Judge Bars Scientology Rivals From Using Group’s Teachings
LOS ANGELES (AP) _ A judge says she will forbid groups that have broken with the Church of Scientology from using or selling confidential church teachings that were stolen.
The doctrine at issue is Scientology founder L. Ron Hubbard’s account of Xemu, a tyrant who supposedly planted the seeds of aberrant behavior in mankind 75 million years ago.
After a two-day hearing, U.S. District Judge Mariana R. Pfaelzer said Friday that the sect’s teachings can be considered trade secrets.
″You’ve just seen history made,″ Scientology attorney Joseph A. Yanny said. ″It’s the first time you’ve ever seen a decision that religious scriptures constitute trade secrets.″
The judge said she will issue a preliminary injunction until a trial can be held on a lawsuit brought by the sect against defectors who have set up competing sects and counseling centers. No indication was given when the injunction would take effect.
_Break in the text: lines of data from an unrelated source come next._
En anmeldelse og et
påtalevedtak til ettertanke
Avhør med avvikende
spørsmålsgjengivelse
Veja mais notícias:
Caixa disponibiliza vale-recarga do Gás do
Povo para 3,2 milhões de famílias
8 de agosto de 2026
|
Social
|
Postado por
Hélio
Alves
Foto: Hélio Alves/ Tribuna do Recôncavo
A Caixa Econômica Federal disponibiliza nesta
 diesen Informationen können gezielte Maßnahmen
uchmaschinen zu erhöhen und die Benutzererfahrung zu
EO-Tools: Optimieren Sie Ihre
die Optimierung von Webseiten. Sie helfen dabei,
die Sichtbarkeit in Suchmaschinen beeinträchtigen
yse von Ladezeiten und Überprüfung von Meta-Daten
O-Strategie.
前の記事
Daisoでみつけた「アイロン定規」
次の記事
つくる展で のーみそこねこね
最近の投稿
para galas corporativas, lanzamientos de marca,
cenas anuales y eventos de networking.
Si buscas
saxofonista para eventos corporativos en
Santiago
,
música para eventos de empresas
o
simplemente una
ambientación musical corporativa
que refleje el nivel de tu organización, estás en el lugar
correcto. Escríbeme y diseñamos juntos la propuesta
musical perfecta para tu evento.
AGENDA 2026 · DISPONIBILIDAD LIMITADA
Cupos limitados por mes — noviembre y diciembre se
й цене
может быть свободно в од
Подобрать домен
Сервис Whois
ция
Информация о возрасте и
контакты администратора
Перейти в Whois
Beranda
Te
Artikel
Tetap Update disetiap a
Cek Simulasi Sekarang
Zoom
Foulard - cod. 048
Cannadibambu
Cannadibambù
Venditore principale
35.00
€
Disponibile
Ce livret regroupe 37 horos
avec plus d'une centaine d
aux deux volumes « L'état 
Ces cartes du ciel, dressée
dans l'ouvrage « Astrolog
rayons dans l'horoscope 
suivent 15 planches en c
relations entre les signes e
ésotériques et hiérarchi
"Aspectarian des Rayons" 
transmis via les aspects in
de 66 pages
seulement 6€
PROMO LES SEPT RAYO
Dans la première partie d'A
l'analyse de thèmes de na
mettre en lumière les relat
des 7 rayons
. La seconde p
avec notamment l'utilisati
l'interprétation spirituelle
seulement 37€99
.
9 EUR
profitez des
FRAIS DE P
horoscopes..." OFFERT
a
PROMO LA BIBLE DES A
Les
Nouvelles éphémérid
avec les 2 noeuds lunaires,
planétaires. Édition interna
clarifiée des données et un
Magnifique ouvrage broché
David Mayo, who once worked closely with Hubbard and now runs the Church of the New Civilization in Santa Barbara, said ″we could be wiped out″ by the decision.
The suit alleges Mayo and others conspired with former Scientologist Robin Scott to steal secret instructional materials from a sect branch in Denmark.
Under questioning by Scientology attorney Earle C. Cooley, Mayo denied receiving stolen materials, saying he was working from memory.
Mayo said he wrote 80 percent to 90 percent of the materials when he worked as a Scientologistone of the sect’s theoreticians.
The judge said there was a link ″very clearly established″ at the hearing between a program Mayo offers and a Scientology program that was stolen by Scott in December 1983. Scott was subsequently convicted in Denmark of a charge comparable to industrial espionage.
″The church material that was stolen is substantially identical in content to that being used by the Advanced Ability Center,″ the judge said, adding that she was not accusing anyone of ″outright theft.″
According to Superior Court documents obtained previously by the Los Angeles Times, Hubbard contends that Xemu trapped people in a compound of frozen alcohol and deposited them in 10 volcanoes.
Xemu then dropped nuclear bombs on the volcanoes, according to Hubbard’s documents, destroying the bodies but freeing their spirits, which clustered together and were brainwashed by Xemu.
These clusters, called body thetans, attach themselves to people, blocking their path to total freedom, the documents said.
The Church of Scientology, at its Florida headquarters, charges $12,100 for the Xemu course. At Mayo’s center, $1,500 is charged for his version of the course.